FERC has granted another two-year extension for Constitution Pipeline to enter service as the sponsors continue to exhaust all legal options in their nearly three-year battle against the New York State Department of Environmental Conservation (DEC), which denied a key permit.
The Federal Energy Regulatory Commission’s order extending the time Constitution Pipeline Co. LLC has to build and place the project into service came after the company filed a request in June. A previous extension was set to expire this month. The project now has until Dec. 2, 2020 to come online.
Constitution in 2014 received a FERC certificate authorizing construction and operation. But sponsors have battled the DEC since 2016, when after nearly three years of regulatory review, the agency denied the section 401 water quality certificate (WQC) required under the Clean Water Act. FERC concluded in its latest order, issued on Monday, that extending the project’s deadline to six years after it issued the certificate is still reasonable.
“The Commission has frequently authorized infrastructure projects with initial deadlines of four, five or six years, without expressing concerns about the certificate order’s economic or environmental findings becoming stale,” FERC wrote in the order.

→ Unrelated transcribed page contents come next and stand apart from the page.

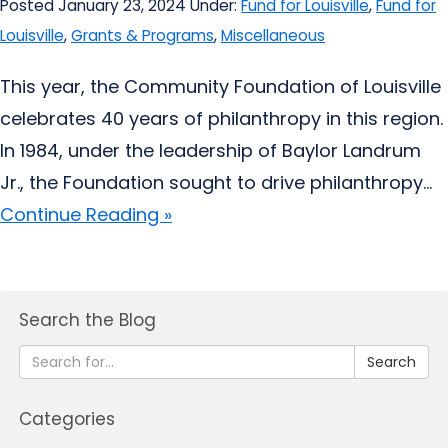
Posted January 23, 2024
Under:
Fund for Louisville
,
Fund for
Louisville
,
Grants & Programs
,
Miscellaneous
This year, the Community Foundation of Louisville
celebrates 40 years of philanthropy in this region.
In 1984, under the leadership of Baylor Landrum
Jr., the Foundation sought to drive philanthropy...
Continue Reading »
Search the Blog
Search
Categories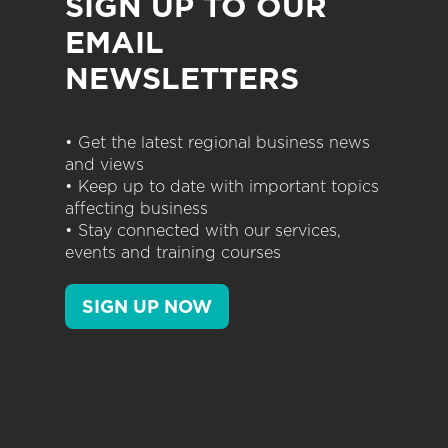
SIGN UP TO OUR
EMAIL
NEWSLETTERS
• Get the latest regional business news
and views
• Keep up to date with important topics
affecting business
• Stay connected with our services,
events and training courses
SIGN UP NOW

Commissioners went further, noting that regulations don’t establish “a particular time period to complete construction of an authorized natural gas facility.” Instead, the completion deadlines included in certificate orders hedge against the possibility of outdated information supporting its public convenience and necessity determinations, FERC noted.
Since DEC denied the WQC, mainly over a disagreement about trenchless crossings and the agency’s contention that it didn’t have enough information to determine the environmental impacts, Constitution has bounced through the regulatory and legal process.
The company petitioned the U.S. Court of Appeals for the Second Circuit to review DEC’s decision. A three-judge panel denied that challenge, ruling that DEC is entitled to its regulatory review under relevant federal laws. Constitution later petitioned the court for a rehearing of the case en banc, which was also denied. The project then petitioned the U.S. Supreme Court to hear its appeal without success.
FERC also has refused to waive New York’s regulatory authority. In September, Constitution petitioned the U.S. Court of Appeals for the District of Columbia (DC) Circuit to hear a challenge against the Commission’s waiver order. The DC Circuit on Monday delayed the case, deciding instead that it would first hear another matter challenging FERC’s jurisdiction over a hydroelectric project that poses similar questions regarding WQCs.
The 124-mile Constitution Pipeline would carry Appalachian gas from Susquehanna County, PA, to an interconnect with the Iroquois Gas Transmission and Tennessee Gas Pipeline systems in Schoharie County, NY. The project is backed by Williams, Cabot Oil & Gas Corp., Piedmont Natural Gas and WGL Holdings Inc.
Constitution is not alone in the resistance it has faced in New York, where regulators have denied key permits for other natural gas infrastructure projects. Under Democratic Gov. Andrew Cuomo, the state continues to promote renewable energy generation and emission reductions.